Défense/Europe : Le président Sarkozy répond vertement à Robert Gates

Le constat établi par Robert Gates le secrétaire américain à la Défense, devant le centre de réflexion bruxellois Security and Defense Agenda, le 10 juin dernier, a fait serrer quelques machoires. Et notamment celle du président Sarkozy.

Qu’avait dit Robert Gates? Que les pays européens membres de l’Otan, au lieu de baisser le niveau de leurs dépenses militaires comme ils le font actuellement devraient au contraire investir dans « des moyens de soutien cruciaux comme des hélicoptères, des avions de transport, des unités de maintenance, de renseignement, de surveillance et de reconnaissance », sous peine de voir une Alliance atlantique décrédibilisée sur le plan militaire et que les contribuables américains n’ont pas à « assumer le fardeau croissant créé par les réductions des budgets de la défense » sur le Vieux Continent.
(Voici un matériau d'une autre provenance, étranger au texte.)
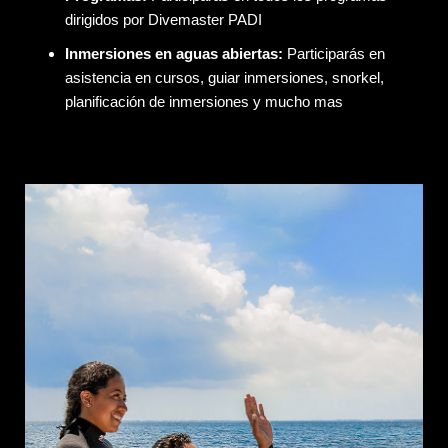
dirigidos por Divemaster PADI
Inmersiones en aguas abiertas:
Participarás en
asistencia en cursos, guiar inmersiones, snorkel,
planificación de inmersiones y mucho mas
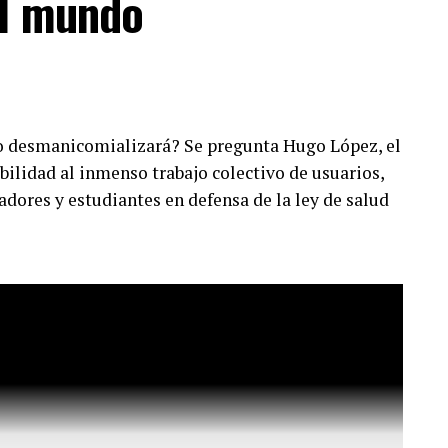
el mundo
o desmanicomializará? Se pregunta Hugo López, el
ibilidad al inmenso trabajo colectivo de usuarios,
adores y estudiantes en defensa de la ley de salud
« Nous tournant vers l’avenir, afin d’éviter la possibilité très réelle d’une inutilité militaire collective, les Etats membres (ndlr, de l’Otan) doivent examiner de nouvelles approches pour améliorer leurs capacités de combat » avait encore ajouté Robert Gates.

Bon nombre de pays européens ont soumis leur effort militaire à une rigueur budgétaire parfois drastique. C’est notamment le cas aux Pays-Bas, où des déficits capacitaires ne manqueront pas de poindre, mais aussi en Belgique, en Allemagne ou encore au Royaume-Unis, où le Premier ministre David Cameron doit faire face à une grogne de ses généraux, en particulier ceux de la Royal Air Force et de la Royal Navy.

La situation est plus contrastée en France, où le ministère de la Défense doit économiser 3,6 milliards d’euros en trois ans, somme partiellement compensée par des recettes exceptionnelles qui tardent à venir et des gains de productivité. Mais il n’empêche que les réformes entreprises depuis 2007 ont réduit le format des forces armées, même si 18 milliards d’euros ont été dépensés pour les équipements en 2009.

Seulement, le président Sarkozy n’a pas apprécié la sortie de Robert Gates, qui doit quitter ses fonctions dans quelques jours. « Il ne faut pas en vouloir à quelqu’un qui part à la retraite de faire preuve d’un peu d’amertume (…) on peut dire tout ce qu’on veut mais je n’ai pas le sentiment qu’en Libye, l’essentiel du travail soit fait par les Américains » a-t-il déclaré à l’issue d’un sommet europée, à Bruxelles, le 24 juin.

« C’est une déclaration injuste, qui tombe mal pour eux et qui ne correspond à aucune réalité » a-t-il poursuivi. « Nos amis américains ont deux drones, un certain nombre d’avions ravitailleurs et nous y sommes très sensibles mais, enfin, il ne viendrait pas à l’idée d’un homme aussi intelligent et responsable que le président Obama de dire que c’est l’Amérique qui fait l’essentiel du travail en Libye », a encore ajouté le président Sarkozy.

Certes, ce n’est pas l’armée américaine qui est à la manoeuvre, l’essentiel des frappes réalisées en Libye étant le fait des Français et des Britanniques. Mais tout de même, sans l’apport de ses avions ravitailleurs de l’US Air Force et de ses moyens de guerre électronique, les opérations seraient nettement plus compliquées. Dans le domaine du ravitaillement en vol, par exemple, la France, dispose de C135 FR à bout de force, maintenus grâce aux efforts des mécaniciens de l’armée de l’Air. Quant aux drones, Paris est encore à se demander s’il faut s’en procurer « sur étagère » auprès des Etats-Unis ou bien attendre qu’une solution européenne soit prête…

Le secrétaire général de l’Otan, Anders Fogh Rasmussen, qui a approuvé le constat de Robert Gates en y ajoutant la crainte d’un décrochage techonologique de l’Europe par rapport aux Etats-Unis, en a pris aussi pour son grade. « Je peux vous dire qu’il se réjouit de l’implication des avions et des hélicoptères français » en Libye a déclaré le président Sarkozy. « Ces reproches peuvent être adressés à tous les pays que vous voulez, mais pas à la France » a-t-il estimé.